Take a moment to ponder the plight of someone from outside our industry and community trying to get smart on digital signage. What would a potential network owner, advertiser or investor, see when they start to undertake some diligence on the business many of us work in day-to-day? When you take that step back, you will see several constituencies at work, pumping varying messages and agendas through various channels to prospective customers. These messages and agendas will often seem to conflict, even though the desired end game of all the players is presumably a larger, faster growing, more robust industry that creates more opportunity for profit. What a newcomer may perceive will be greatly influenced by what they read and hear, and how they come across the information. In the absence of leadership and standards, money will likely drive perception.
At a macro level, there are three loosely-defined constituencies within the industry speaking to potential customers with different messages and agendas. The first group is the big technology companies, with a message that it is technology that matters, and an agenda to sell their specific technology to the exclusion of competing technologies. Think Intel vs. AMD; Windows vs. Linux; NEC vs. Samsung and LG. These giant companies are makers of building blocks that are not industry-specific, with relatively few competitors in their defined space. The potential volumes are huge, however, and the stakes are high. Strategies to win the hearts and minds of influencers are fueled by incredibly large marketing budgets. If you don’t think big budgets help, do a search on Twitter for “Intel digital signage concept”, and understand that the related news is now over two weeks old. That exercise will reinforce the thesis that money drives perception. A newcomer reading press releases from CES and NRF might think that the state of digital signage art is 7-foot touch displays with holographic images, facial recognition software and the ability to “select” the ads you see.
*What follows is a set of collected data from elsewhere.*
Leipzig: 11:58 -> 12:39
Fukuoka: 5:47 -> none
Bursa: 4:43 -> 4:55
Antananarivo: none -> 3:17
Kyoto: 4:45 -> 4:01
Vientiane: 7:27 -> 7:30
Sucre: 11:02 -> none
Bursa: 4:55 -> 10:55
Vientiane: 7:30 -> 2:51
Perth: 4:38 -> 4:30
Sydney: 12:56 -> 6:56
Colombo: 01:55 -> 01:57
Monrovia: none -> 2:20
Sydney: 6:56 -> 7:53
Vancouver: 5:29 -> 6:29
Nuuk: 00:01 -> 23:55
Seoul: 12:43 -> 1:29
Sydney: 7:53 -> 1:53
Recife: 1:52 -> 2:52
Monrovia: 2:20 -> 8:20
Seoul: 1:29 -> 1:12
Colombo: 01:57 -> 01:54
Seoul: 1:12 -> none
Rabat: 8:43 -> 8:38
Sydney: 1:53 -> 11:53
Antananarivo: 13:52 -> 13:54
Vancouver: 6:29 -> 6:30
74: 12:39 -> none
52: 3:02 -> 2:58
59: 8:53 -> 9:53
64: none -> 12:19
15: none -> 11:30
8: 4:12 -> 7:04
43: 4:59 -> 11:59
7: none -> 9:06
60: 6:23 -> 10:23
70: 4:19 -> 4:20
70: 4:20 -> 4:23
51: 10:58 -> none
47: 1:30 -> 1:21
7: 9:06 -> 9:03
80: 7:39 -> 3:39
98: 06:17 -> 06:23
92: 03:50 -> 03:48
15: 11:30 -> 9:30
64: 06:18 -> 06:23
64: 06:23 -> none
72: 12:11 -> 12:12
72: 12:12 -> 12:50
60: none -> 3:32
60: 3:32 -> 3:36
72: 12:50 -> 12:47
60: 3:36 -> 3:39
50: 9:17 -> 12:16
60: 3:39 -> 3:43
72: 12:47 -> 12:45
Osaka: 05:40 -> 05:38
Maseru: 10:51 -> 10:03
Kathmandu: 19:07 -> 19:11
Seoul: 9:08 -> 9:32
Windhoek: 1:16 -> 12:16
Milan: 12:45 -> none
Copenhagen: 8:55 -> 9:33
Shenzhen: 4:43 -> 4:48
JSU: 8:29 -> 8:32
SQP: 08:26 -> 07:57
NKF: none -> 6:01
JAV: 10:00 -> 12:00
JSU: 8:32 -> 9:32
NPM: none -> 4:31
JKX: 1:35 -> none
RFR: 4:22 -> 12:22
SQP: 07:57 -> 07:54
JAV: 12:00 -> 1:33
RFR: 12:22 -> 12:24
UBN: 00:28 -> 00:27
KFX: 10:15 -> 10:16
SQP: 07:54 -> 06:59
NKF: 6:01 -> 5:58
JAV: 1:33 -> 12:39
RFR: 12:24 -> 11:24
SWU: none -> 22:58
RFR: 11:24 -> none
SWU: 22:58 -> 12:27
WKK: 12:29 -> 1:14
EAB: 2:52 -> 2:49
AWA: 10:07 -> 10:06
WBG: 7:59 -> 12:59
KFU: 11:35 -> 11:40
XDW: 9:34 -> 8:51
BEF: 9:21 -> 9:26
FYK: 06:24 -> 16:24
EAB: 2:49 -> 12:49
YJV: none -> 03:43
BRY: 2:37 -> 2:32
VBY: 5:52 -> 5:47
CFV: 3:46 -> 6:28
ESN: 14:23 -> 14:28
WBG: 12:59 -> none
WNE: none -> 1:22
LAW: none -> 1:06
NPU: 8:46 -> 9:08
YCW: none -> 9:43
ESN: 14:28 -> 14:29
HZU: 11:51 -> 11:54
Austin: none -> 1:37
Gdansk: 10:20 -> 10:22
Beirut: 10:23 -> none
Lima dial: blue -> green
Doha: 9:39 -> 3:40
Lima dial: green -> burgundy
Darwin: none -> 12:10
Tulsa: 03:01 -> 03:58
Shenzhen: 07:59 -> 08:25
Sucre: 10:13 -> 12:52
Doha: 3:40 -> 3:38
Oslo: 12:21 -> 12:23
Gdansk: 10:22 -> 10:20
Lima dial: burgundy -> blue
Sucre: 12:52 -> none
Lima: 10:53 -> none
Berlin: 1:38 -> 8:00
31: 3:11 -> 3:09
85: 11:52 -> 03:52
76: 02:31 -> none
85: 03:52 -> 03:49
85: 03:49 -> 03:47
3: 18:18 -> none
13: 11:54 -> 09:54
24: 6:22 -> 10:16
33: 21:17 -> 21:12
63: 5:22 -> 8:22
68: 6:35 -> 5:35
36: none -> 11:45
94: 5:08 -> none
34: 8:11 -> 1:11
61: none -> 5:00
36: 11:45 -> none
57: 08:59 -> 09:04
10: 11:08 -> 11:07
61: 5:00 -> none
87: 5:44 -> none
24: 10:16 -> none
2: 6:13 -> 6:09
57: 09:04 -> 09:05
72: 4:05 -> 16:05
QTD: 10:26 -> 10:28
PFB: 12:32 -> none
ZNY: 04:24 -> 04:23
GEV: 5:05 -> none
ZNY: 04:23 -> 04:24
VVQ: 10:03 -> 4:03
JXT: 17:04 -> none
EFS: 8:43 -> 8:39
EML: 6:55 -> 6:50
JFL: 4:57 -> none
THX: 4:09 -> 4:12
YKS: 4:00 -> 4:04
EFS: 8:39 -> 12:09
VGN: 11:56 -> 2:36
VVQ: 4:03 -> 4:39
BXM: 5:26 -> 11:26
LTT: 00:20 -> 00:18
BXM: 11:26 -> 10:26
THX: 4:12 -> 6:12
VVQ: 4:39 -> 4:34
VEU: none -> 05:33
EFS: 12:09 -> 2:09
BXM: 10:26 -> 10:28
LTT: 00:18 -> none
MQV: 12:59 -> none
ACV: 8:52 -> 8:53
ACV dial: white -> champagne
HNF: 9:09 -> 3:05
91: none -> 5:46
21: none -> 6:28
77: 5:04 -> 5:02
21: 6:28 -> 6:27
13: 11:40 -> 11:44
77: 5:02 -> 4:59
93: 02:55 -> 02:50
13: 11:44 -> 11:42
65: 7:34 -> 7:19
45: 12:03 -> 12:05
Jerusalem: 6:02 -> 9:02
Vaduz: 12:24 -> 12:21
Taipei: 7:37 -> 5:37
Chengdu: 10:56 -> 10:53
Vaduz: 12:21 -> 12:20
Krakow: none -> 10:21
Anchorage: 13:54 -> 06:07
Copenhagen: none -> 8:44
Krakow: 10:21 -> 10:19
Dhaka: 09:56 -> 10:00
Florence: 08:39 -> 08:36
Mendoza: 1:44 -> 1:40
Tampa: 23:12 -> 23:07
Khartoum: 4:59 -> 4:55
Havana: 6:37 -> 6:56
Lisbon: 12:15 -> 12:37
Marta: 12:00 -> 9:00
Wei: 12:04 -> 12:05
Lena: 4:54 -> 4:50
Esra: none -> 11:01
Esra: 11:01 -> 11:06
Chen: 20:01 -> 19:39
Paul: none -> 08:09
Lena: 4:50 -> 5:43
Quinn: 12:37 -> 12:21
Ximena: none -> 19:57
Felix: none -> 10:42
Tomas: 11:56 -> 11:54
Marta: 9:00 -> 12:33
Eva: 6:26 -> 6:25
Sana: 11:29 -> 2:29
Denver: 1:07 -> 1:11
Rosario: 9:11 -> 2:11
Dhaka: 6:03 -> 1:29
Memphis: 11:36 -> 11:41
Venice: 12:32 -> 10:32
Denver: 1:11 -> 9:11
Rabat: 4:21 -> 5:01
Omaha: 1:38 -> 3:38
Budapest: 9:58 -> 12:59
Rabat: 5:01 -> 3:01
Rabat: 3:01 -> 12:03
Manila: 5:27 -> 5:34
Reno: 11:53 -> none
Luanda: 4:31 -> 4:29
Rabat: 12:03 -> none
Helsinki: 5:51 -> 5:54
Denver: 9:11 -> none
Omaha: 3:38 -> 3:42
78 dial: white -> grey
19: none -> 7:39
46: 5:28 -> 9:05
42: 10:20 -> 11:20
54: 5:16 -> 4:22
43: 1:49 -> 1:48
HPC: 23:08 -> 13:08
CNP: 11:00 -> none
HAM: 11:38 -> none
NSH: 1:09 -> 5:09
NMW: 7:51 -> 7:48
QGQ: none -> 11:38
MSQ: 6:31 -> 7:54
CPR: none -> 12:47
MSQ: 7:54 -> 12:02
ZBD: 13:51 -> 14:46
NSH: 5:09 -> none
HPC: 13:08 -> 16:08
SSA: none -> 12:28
Very Minority Report-like. The fact that this is not an available product or that there is currently no real market for something that expensive is not an important part of Intel’s message. Their goal was to demonstrate what can be done with their technology. That it might create a perception that it should be done is less important to them. The same exercise can be undertaken for the Intel-Microsoft “open standard” announcement, the recent NEC/VUKUNET announcement, and the upcoming Cisco Ad Exchange announcement. A newcomer might think that they each re-invented some aspect of digital signage.
The second group is the army of digital signage foot soldiers: the solution providers, content producers, aggregators and consultants. These are the people with the deepest experience and the most customer touch points. To the extent that one can generalize their message, it is that execution matters most and that their products and services drive execution excellence. Their agenda is to leverage technology in a manner that advances their corporate goals. Most of the industry’s players live here, and with them, most of the lessons learned at the vanguard of the industry. As a group, though, their total revenues may be less than the ad budget of a Cisco, Intel or Microsoft. So the lessons learned and their messages seldom get the attention of a big tech announcement.
To compound the challenge, the large number of competitive offerings across each space makes messaging and differentiation problematic. For example, a solution provider must slay dozens of potential dragons to win a customer. The resultant struggle to differentiate has caused outlandish claims, odd behavior and lots of confusing messages. It is hard to imagine how a newcomer might sift through all of the clutter to gain actual insight.
The third constituency is the digital signage mediasphere, consisting primarily of the trade press, web portals, non-corporate bloggers and trade show operators who have entered the news and editorial space of late. Their core message is that information matters most, but each applies their own filter and level of analysis to the flood of information available. Their agenda, in addition to building readership, sponsorship and/or attendance, is to raise the tide for all the boats in the industry. Each of these entities relies upon sponsors, advertisers and exhibitors to keep the lights on and web servers humming. None should be expected to treat their customers without some degree of deference. But how is a newcomer supposed to know where the bones are buried?
There is even a layer of pseudo-media out there, best evidenced by what is now an annual Digital Signage/DOOH Supplement to USA Today, published by Media Planet. If last year can be taken as a guide, then the supplement will mix some analysis of the digital signage space with case studies, quotes and insights from… wait for it… yes… the companies that paid to sponsor the supplement! Where I come from this is called an advertorial, a vehicle where marketing dollars can buy you the imprimatur of best-in-class. But a newcomer might mistake it for actual research. I find that scary.
We live and work in an industry that is growing up rapidly. Make no mistake: the battle is on to gain mindshare of newcomers and veterans alike. Three distinct constituencies are driving separate agendas, and all are driven by potential profits. Sorting out the relevant and useful information will be a difficult task for newcomers. Helping them do so is a requirement for the continued expansion of our market. How we collectively do that will be no easy task. The late, great Warren Zevon once penned, “send lawyers, guns and money.” Money isn’t going away, but maybe instead of lawyers and guns we can settle on leadership and standards. But that is a discussion for another day, hopefully before the next line in Zevon’s song is operative.